____ SOURCE DATA
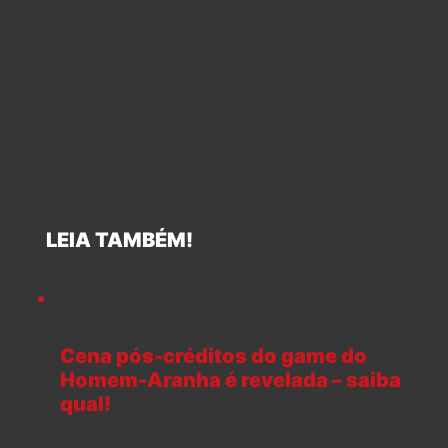
LEIA TAMBÉM!
Cena pós-créditos do game do
Homem-Aranha é revelada – saiba
qual!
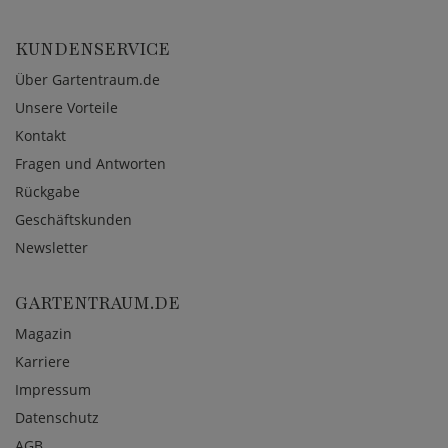
KUNDENSERVICE
Über Gartentraum.de
Unsere Vorteile
Kontakt
Fragen und Antworten
Rückgabe
Geschäftskunden
Newsletter
GARTENTRAUM.DE
Magazin
Karriere
Impressum
Datenschutz
AGB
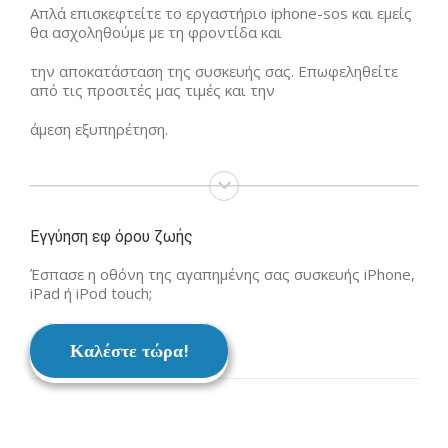
Απλά επισκεφτείτε το εργαστήριο iphone-sos και εμείς
θα ασχοληθούμε με τη φροντίδα και
την αποκατάσταση της συσκευής σας. Επωφεληθείτε
από τις προσιτές μας τιμές και την
άμεση εξυπηρέτηση.
Εγγύηση εφ όρου ζωής
Έσπασε η οθόνη της αγαπημένης σας συσκευής iPhone,
iPad ή iPod touch;
Καλέστε τώρα!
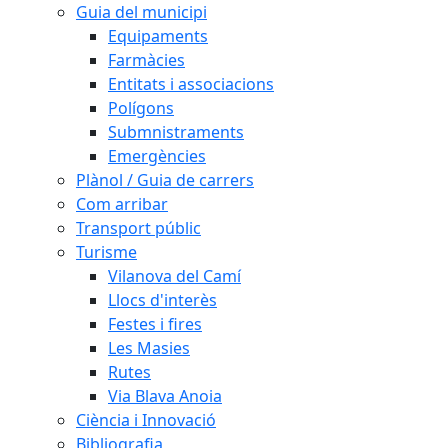
Guia del municipi
Equipaments
Farmàcies
Entitats i associacions
Polígons
Submnistraments
Emergències
Plànol / Guia de carrers
Com arribar
Transport públic
Turisme
Vilanova del Camí
Llocs d'interès
Festes i fires
Les Masies
Rutes
Via Blava Anoia
Ciència i Innovació
Bibliografia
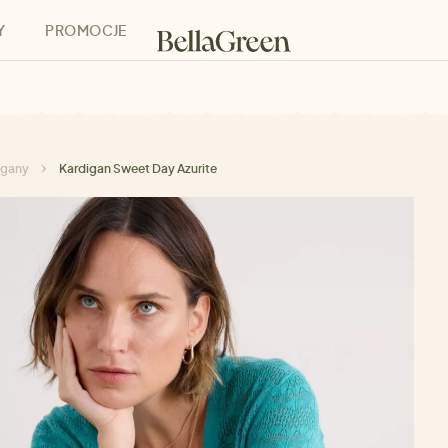
Y
PROMOCJE
h
Bony podarunkowe
igany
Kardigan Sweet Day Azurite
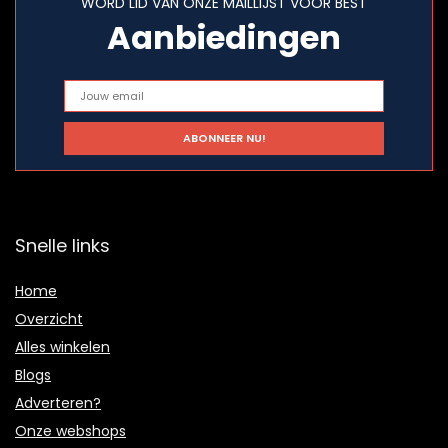
WORD LID VAN ONZE MAILLIJST VOOR BEST
Aanbiedingen
Snelle links
Home
Overzicht
Alles winkelen
Blogs
Adverteren?
Onze webshops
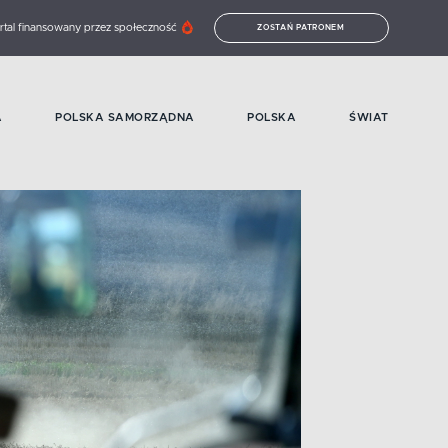
rtal finansowany przez społeczność
ZOSTAŃ PATRONEM
A
POLSKA SAMORZĄDNA
POLSKA
ŚWIAT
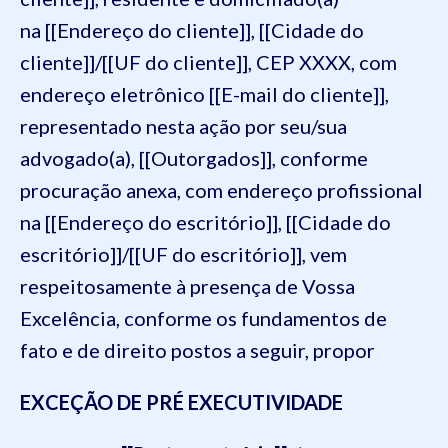
na [[Endereço do cliente]], [[Cidade do
cliente]]/[[UF do cliente]], CEP XXXX, com
endereço eletrônico [[E-mail do cliente]],
representado nesta ação por seu/sua
advogado(a), [[Outorgados]], conforme
procuração anexa, com endereço profissional
na [[Endereço do escritório]], [[Cidade do
escritório]]/[[UF do escritório]], vem
respeitosamente à presença de Vossa
Excelência, conforme os fundamentos de
fato e de direito postos a seguir, propor
EXCEÇÃO DE PRÉ EXECUTIVIDADE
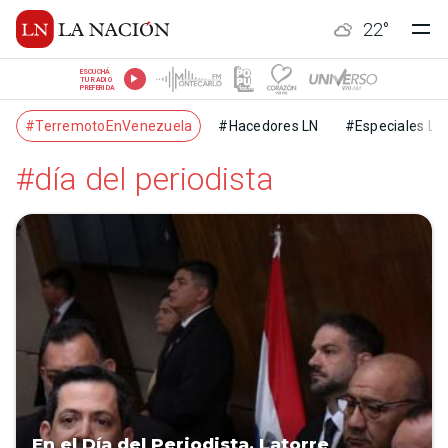
22
°
ESCUCHÁ
TU RADIO
PREFERIDA
#TerremotoEnVenezuela
#Hacedores LN
#Especiales LN
#día del periodista
En el Día del Periodista, Latorre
________
### EXERCISE
Copy out every entry above verbatim. Leave each picture out.

### TASK RESPONSE
LEIA TAMBÉM!
Cena pós-créditos do game do
Homem-Aranha é revelada – saiba
qual!
KUNDENSERVICE
Über Gartentraum.de
Unsere Vorteile
Kontakt
Fragen und Antworten
Rückgabe
Geschäftskunden
Newsletter
GARTENTRAUM.DE
Magazin
Karriere
Impressum
Datenschutz
AGB
Απλά επισκεφτείτε το εργαστήριο iphone-sos και εμείς
θα ασχοληθούμε με τη φροντίδα και
την αποκατάσταση της συσκευής σας. Επωφεληθείτε
από τις προσιτές μας τιμές και την
άμεση εξυπηρέτηση.
Εγγύηση εφ όρου ζωής
Έσπασε η οθόνη της αγαπημένης σας συσκευής iPhone,
iPad ή iPod touch;
Καλέστε τώρα!
Guia del municipi
Equipaments
Farmàcies
Entitats i associacions
Polígons
Submnistraments
Emergències
Plànol / Guia de carrers
Com arribar
Transport públic
Turisme
Vilanova del Camí
Llocs d'interès
Festes i fires
Les Masies
Rutes
Via Blava Anoia
Ciència i Innovació
Bibliografia
Y
PROMOCJE
h
Bony podarunkowe
igany
Kardigan Sweet Day Azurite
WORD LID VAN ONZE MAILLIJST VOOR BEST
Aanbiedingen
Snelle links
Home
Overzicht
Alles winkelen
Blogs
Adverteren?
Onze webshops
rtal finansowany przez społeczność
ZOSTAŃ PATRONEM
A
POLSKA SAMORZĄDNA
POLSKA
ŚWIAT
na [[Endereço do cliente]], [[Cidade do
cliente]]/[[UF do cliente]], CEP XXXX, com
endereço eletrônico [[E-mail do cliente]],
representado nesta ação por seu/sua
advogado(a), [[Outorgados]], conforme
procuração anexa, com endereço profissional
na [[Endereço do escritório]], [[Cidade do
escritório]]/[[UF do escritório]], vem
respeitosamente à presença de Vossa
Excelência, conforme os fundamentos de
fato e de direito postos a seguir, propor
EXCEÇÃO DE PRÉ EXECUTIVIDADE
22
°
ESCUCHÁ
TU RADIO
PREFERIDA
#TerremotoEnVenezuela
#Hacedores LN
#Especiales LN
#día del periodista
En el Día del Periodista, Latorre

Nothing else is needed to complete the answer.